Other things I liked about the book: good menacing sea-metaphors, like "Fear was the fog, creeping about winding its tendrils about you, seeping into your pores and flesh and bones" and "Sand was an evil and penetrating thing... if dust divulged a story, sand screamed its secrets." Points for that, Ms. Hughes. Excellent Beach Noir. And great female characters -- who essentially solved the mystery! -- were another plus.

A few detractors: the 2003 Feminist Press edition I read was riddled with typos ("busses" was used repeatedly when they meant "buses," and the back cover lists Hughes as an Edgar Allen Poe Award winner!). They may have since updated or remedied this, since their new edition seems to have a new cover as well. The afterward by Lisa Marie Hogeland was good though, particularly in its examination of Dix's lack of wanting to work and how that means male hardboiled readers wouldn't have identifed with him, since in their world, masculinity = work and vice versa (Brub is then the hero and Dix the villain). Hogeland, who draws on Draws on Erin A. Smith's Hardboiled: Working Class Readers and Pulp Magazines, points out that his refusal to work is somehow effeminate, as is his errand-boy role in Mel's life. Which brings us all back to Ripley, doesn't it?

2 comments:

Flicker said...

I'll type a few comments before I head for bed (the twins get up early, so I must not stay up all night, even on Saturday). I haven't read Mr. Ripley so can't comment on that, though doubtless you're right about the connection.

In book groups you're never supposed to say "I liked/didn't like the book," and yet, often that's the easiest place to start. Although I appreciate all the interesting things that Dorothy B. Hughes does in the book, and I read it quickly and avidly, I didn't love it. I think one reason is that she's doing too many things at once. If it were just a story about a loser stealing his friend's identity, that would be one thing -- it sounds like that's what The Talented Mr. Ripley is. And I wouldn't read it because books like that make me cringe. But instead you've got this whole serial killer angle which seems kind of unbelievable to me -- would a serial rapist/murderer ALSO be parading around in his friend-that-he-killed's clothes, using his charge cards, attracting the attention of the authorities for that too? This guy just seems to have too many problems.

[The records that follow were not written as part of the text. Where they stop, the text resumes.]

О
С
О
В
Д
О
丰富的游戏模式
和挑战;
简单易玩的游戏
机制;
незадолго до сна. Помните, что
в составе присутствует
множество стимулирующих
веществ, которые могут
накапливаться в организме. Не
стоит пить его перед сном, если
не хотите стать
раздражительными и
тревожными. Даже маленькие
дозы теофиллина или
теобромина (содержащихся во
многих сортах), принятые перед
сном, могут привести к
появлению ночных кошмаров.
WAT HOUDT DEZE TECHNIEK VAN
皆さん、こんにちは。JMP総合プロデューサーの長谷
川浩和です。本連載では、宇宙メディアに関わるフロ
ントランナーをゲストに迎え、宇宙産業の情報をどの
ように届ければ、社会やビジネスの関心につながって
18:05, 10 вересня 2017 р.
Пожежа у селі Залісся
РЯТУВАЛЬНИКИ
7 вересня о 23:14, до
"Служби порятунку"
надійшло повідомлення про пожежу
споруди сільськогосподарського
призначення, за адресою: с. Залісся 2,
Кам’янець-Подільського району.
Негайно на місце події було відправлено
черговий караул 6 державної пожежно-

Of course, he does have a lot of problems, that's the point of the book. So maybe I'm being too fussy.

Did it seem odd to you that the last two books we read both had main female characters named Laurel? NOT a common name at the time! My mother's name was Laurel (and she would have been about the age of these characters) and she never knew anyone with her name. But I digress. I wondered if there was anything to the two main female characters having such "woodsy" names -- Laurel and Sylvia -- but I couldn't do anything with the idea. And then we have Brub (???), Brucie, and of course dear Dix (that's a funny one).

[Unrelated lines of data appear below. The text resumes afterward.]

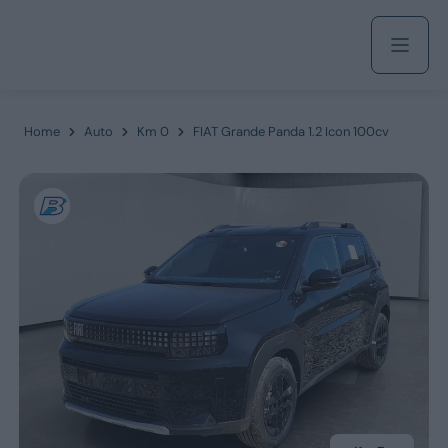
Acquista
Home
Auto
Km 0
FIAT Grande Panda 1.2 Icon 100cv
Azienda
Servizi
Marchi
Fiat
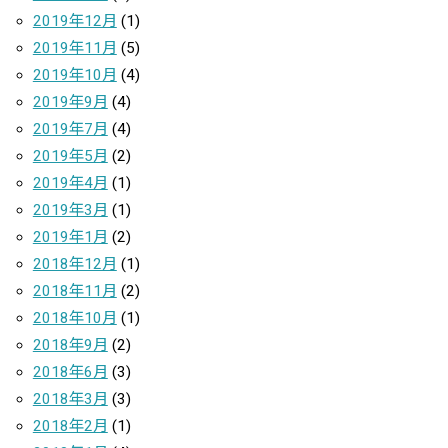
2019年12月
(1)
2019年11月
(5)
2019年10月
(4)
2019年9月
(4)
2019年7月
(4)
2019年5月
(2)
2019年4月
(1)
2019年3月
(1)
2019年1月
(2)
2018年12月
(1)
2018年11月
(2)
2018年10月
(1)
2018年9月
(2)
2018年6月
(3)
2018年3月
(3)
2018年2月
(1)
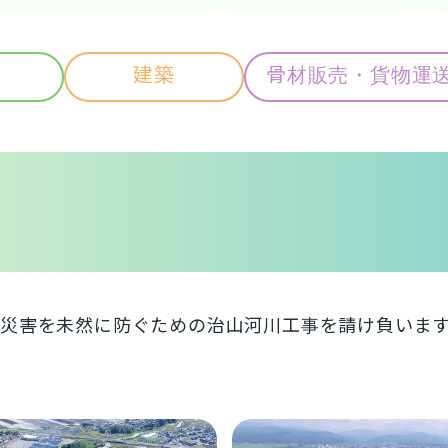
建築
骨材販売・貨物運
災害を未然に防ぐための治山河川工事を請け負いま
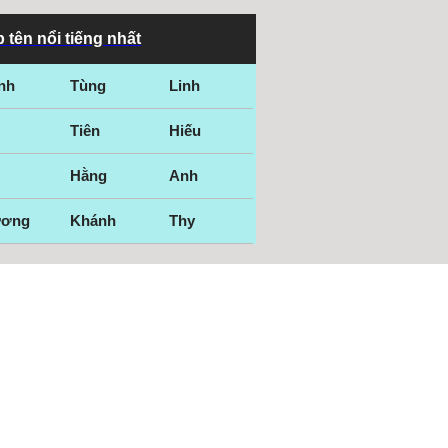
 tên nổi tiếng nhất
nh
Tùng
Linh
Tiên
Hiếu
Hằng
Anh
ương
Khánh
Thy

What I'm wondering now is where this book fits in Dorothy B. Hughes' canon. I don't know anything about the type of books she wrote, except that I thought they were standard mysteries (but I could be wrong). I'd like to read more of her books, because she is an interesting, thoughtful writer. I just didn't love this book. I would like to see the movie now, though. I'll add it to our Netflix queue.

Andrea Janes said...

The movie is amazing! Nothing like the book, really, but incredible in its own right. Bogart and Grahame are sublime.